▸ **WHAT IS BEING ASKED**:
Copy every line of the data below word for word, but leave the pictures out.

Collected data

►

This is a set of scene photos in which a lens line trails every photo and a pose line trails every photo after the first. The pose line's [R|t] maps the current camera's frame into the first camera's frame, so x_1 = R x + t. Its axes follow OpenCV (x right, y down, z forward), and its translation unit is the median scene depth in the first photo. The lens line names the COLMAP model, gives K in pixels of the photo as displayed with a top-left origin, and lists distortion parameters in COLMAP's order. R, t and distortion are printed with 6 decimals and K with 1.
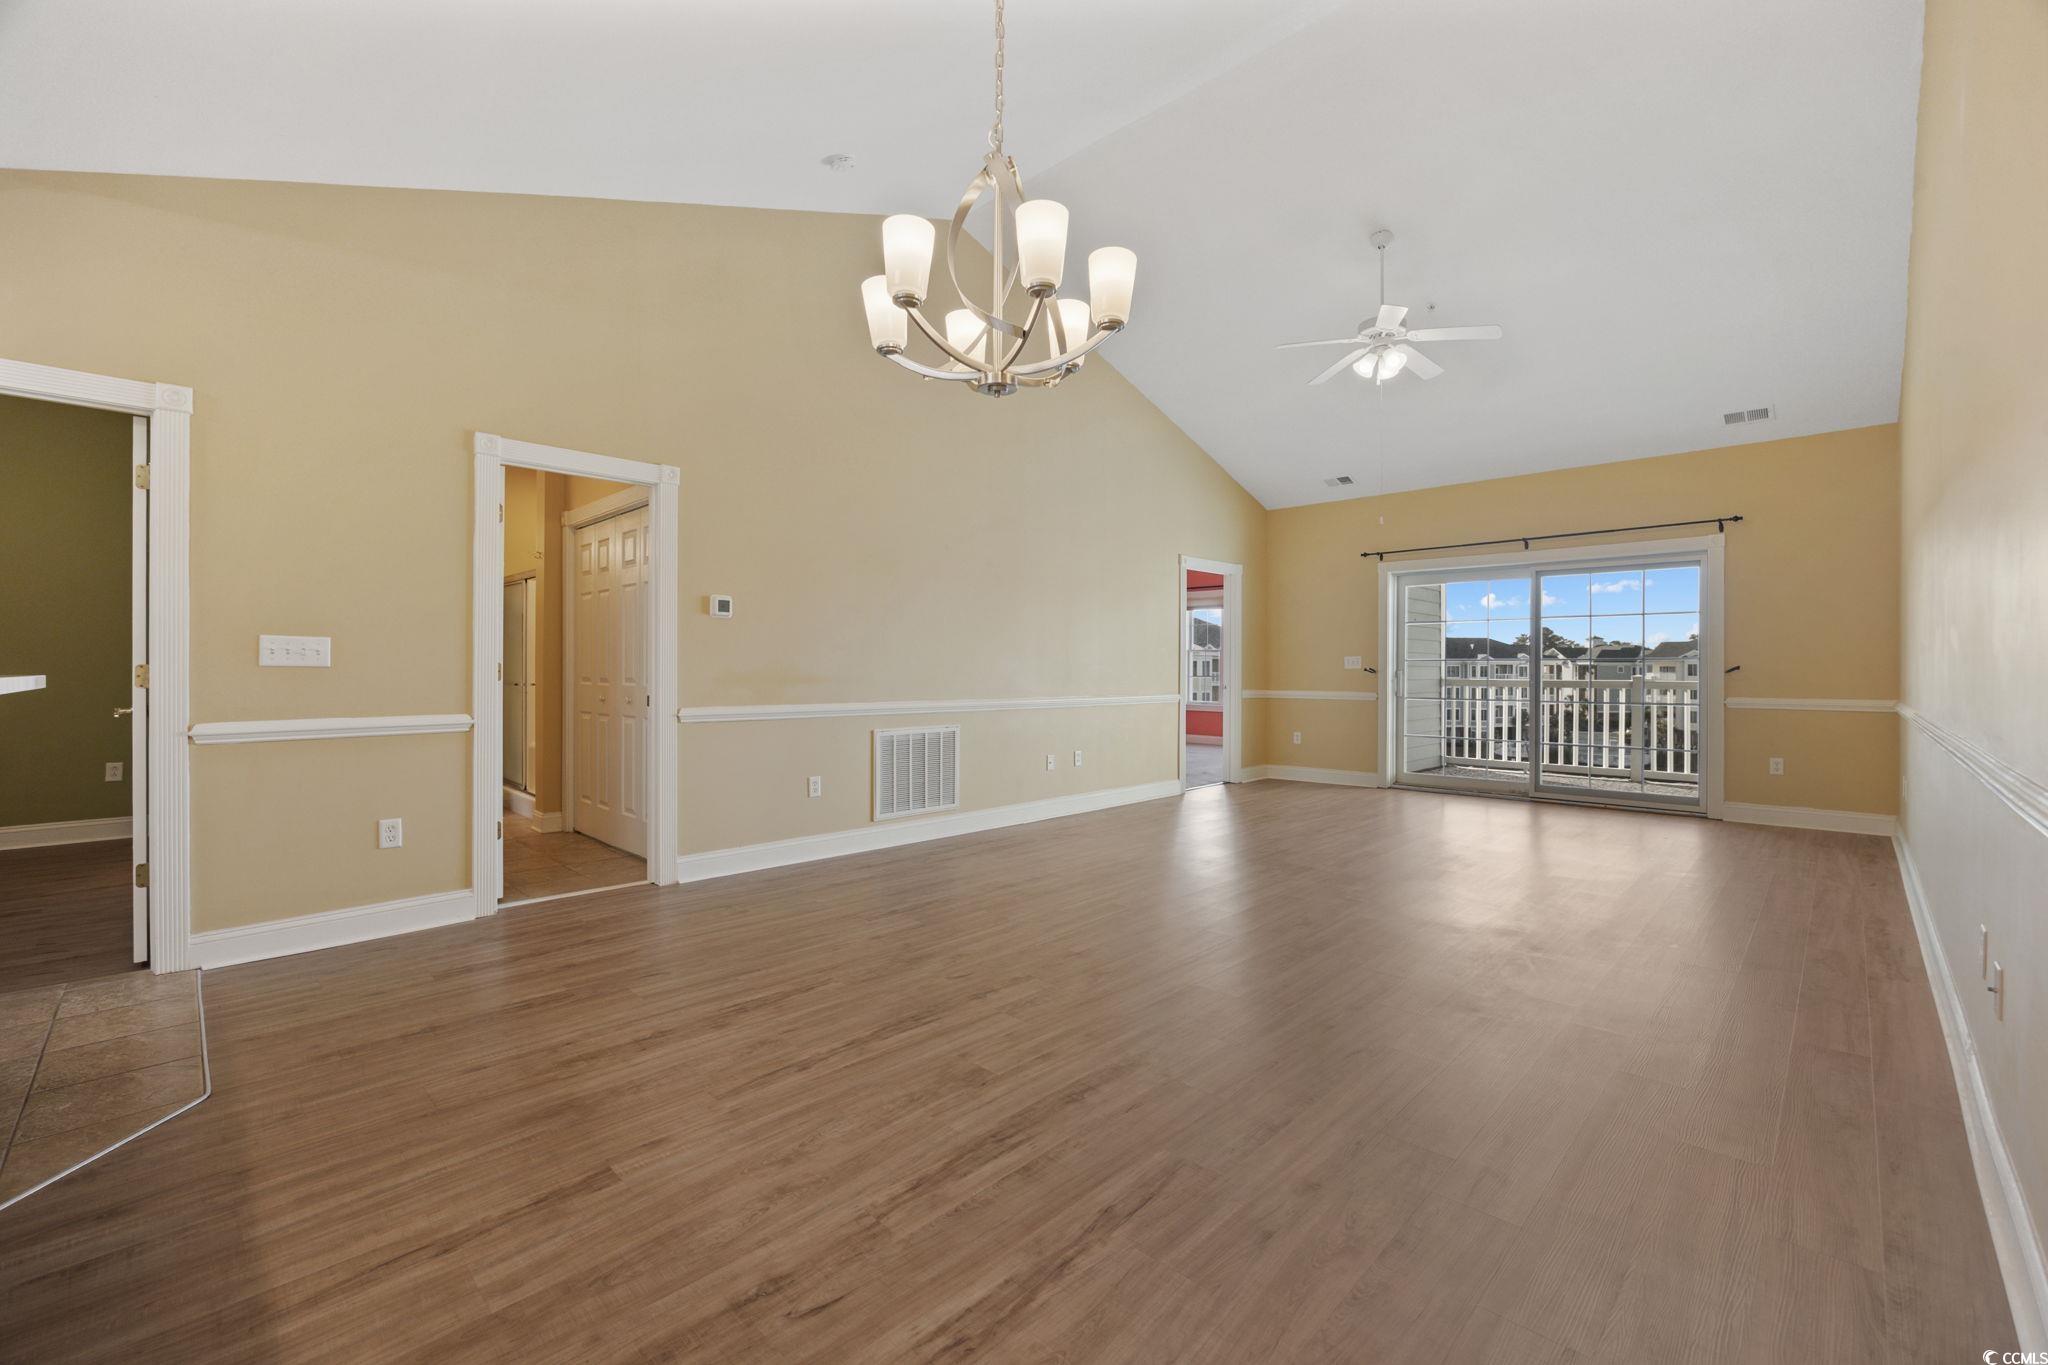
lens RADIAL K [[907.8, 0, 1024.0], [0, 907.8, 682.5], [0, 0, 1]] dist [-0.008851, -0.000417]
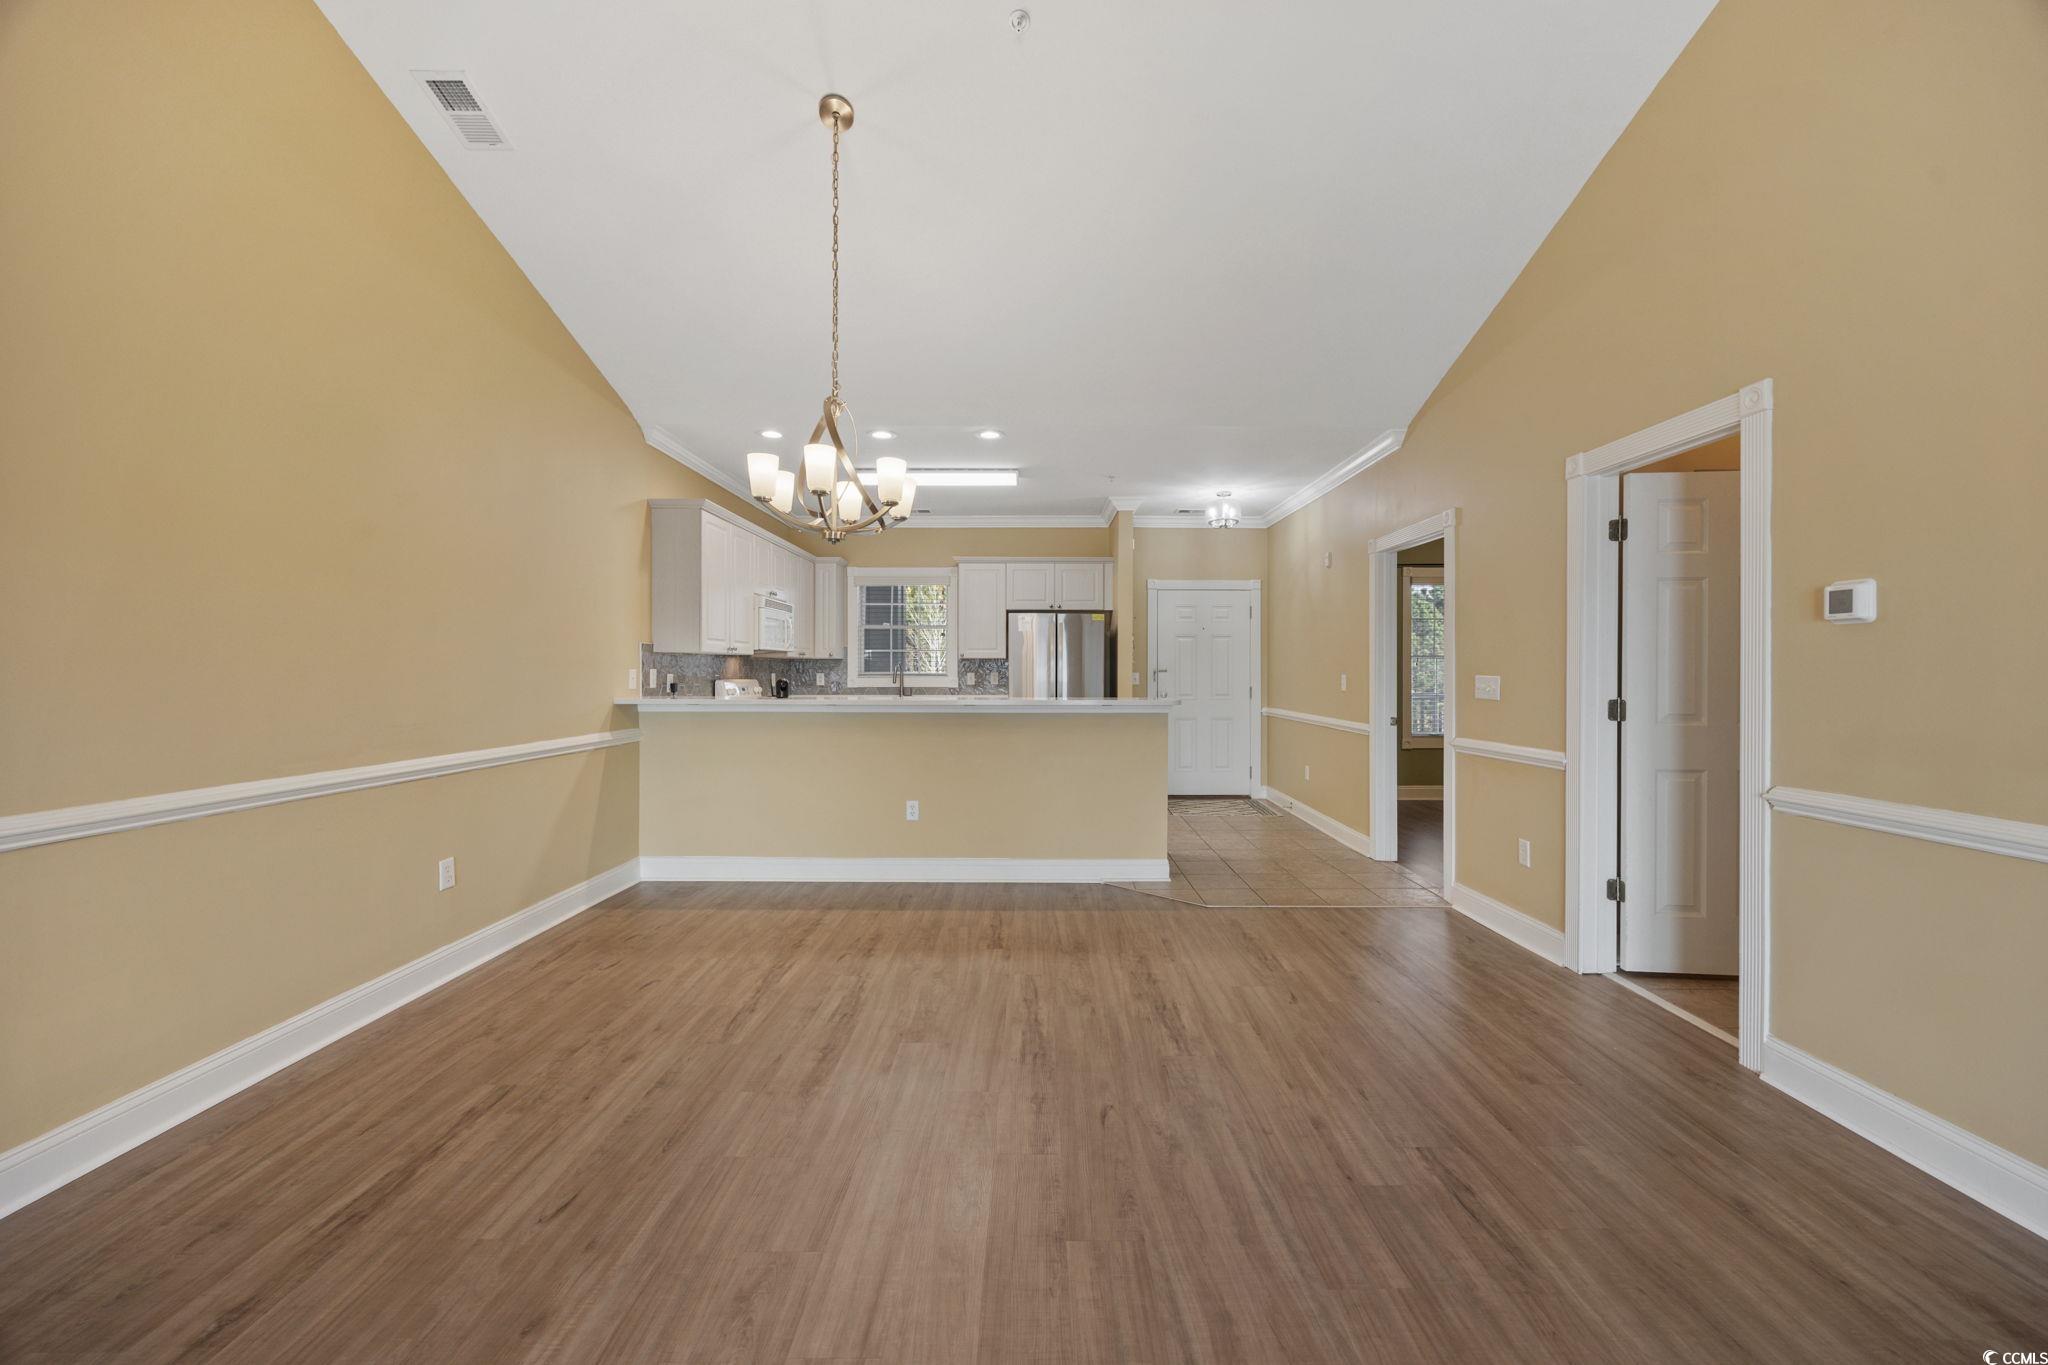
lens RADIAL K [[785.0, 0, 1041.1], [0, 785.0, 673.0], [0, 0, 1]] dist [-0.001275, -0.000143]
pose [[-0.717562, -0.000204, -0.696495, 0.228142], [-0.009039, 0.999918, 0.009020, -0.032487], [0.696436, 0.012768, -0.717505, 0.746330]]
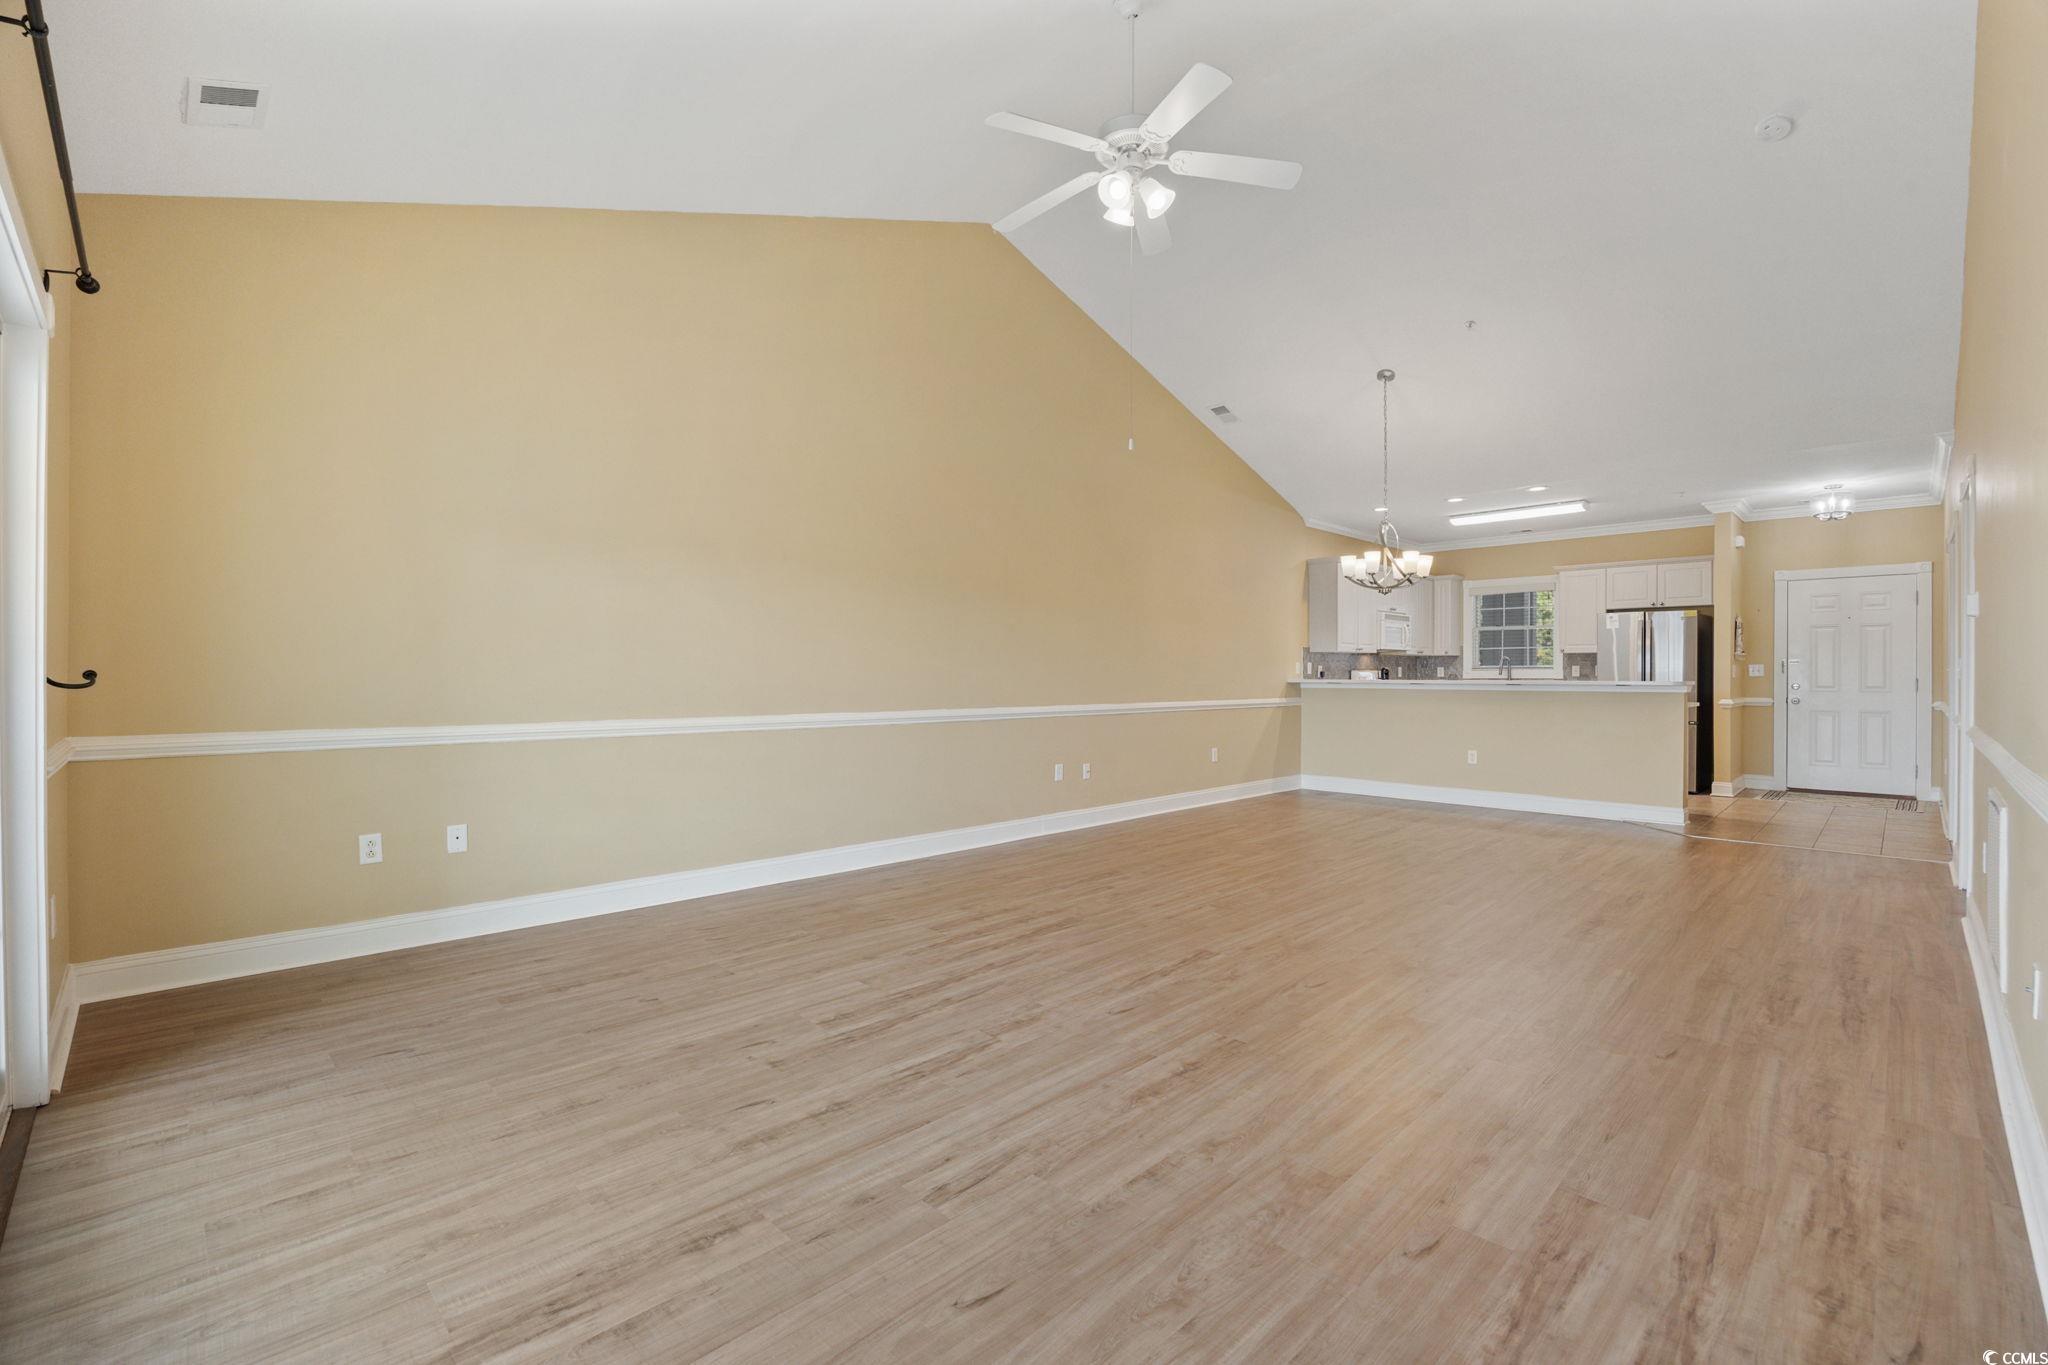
lens RADIAL K [[868.2, 0, 1033.8], [0, 868.2, 682.5], [0, 0, 1]] dist [-0.019791, 0.000715]
pose [[-0.999606, -0.001291, 0.028021, 0.369573], [-0.000739, 0.999806, 0.019679, -0.020812], [-0.028041, 0.019651, -0.999414, 1.334344]]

◄

▸ **OUTPUT**:
This is a set of scene photos in which a lens line trails every photo and a pose line trails every photo after the first. The pose line's [R|t] maps the current camera's frame into the first camera's frame, so x_1 = R x + t. Its axes follow OpenCV (x right, y down, z forward), and its translation unit is the median scene depth in the first photo. The lens line names the COLMAP model, gives K in pixels of the photo as displayed with a top-left origin, and lists distortion parameters in COLMAP's order. R, t and distortion are printed with 6 decimals and K with 1.
lens RADIAL K [[907.8, 0, 1024.0], [0, 907.8, 682.5], [0, 0, 1]] dist [-0.008851, -0.000417]
lens RADIAL K [[785.0, 0, 1041.1], [0, 785.0, 673.0], [0, 0, 1]] dist [-0.001275, -0.000143]
pose [[-0.717562, -0.000204, -0.696495, 0.228142], [-0.009039, 0.999918, 0.009020, -0.032487], [0.696436, 0.012768, -0.717505, 0.746330]]
lens RADIAL K [[868.2, 0, 1033.8], [0, 868.2, 682.5], [0, 0, 1]] dist [-0.019791, 0.000715]
pose [[-0.999606, -0.001291, 0.028021, 0.369573], [-0.000739, 0.999806, 0.019679, -0.020812], [-0.028041, 0.019651, -0.999414, 1.334344]]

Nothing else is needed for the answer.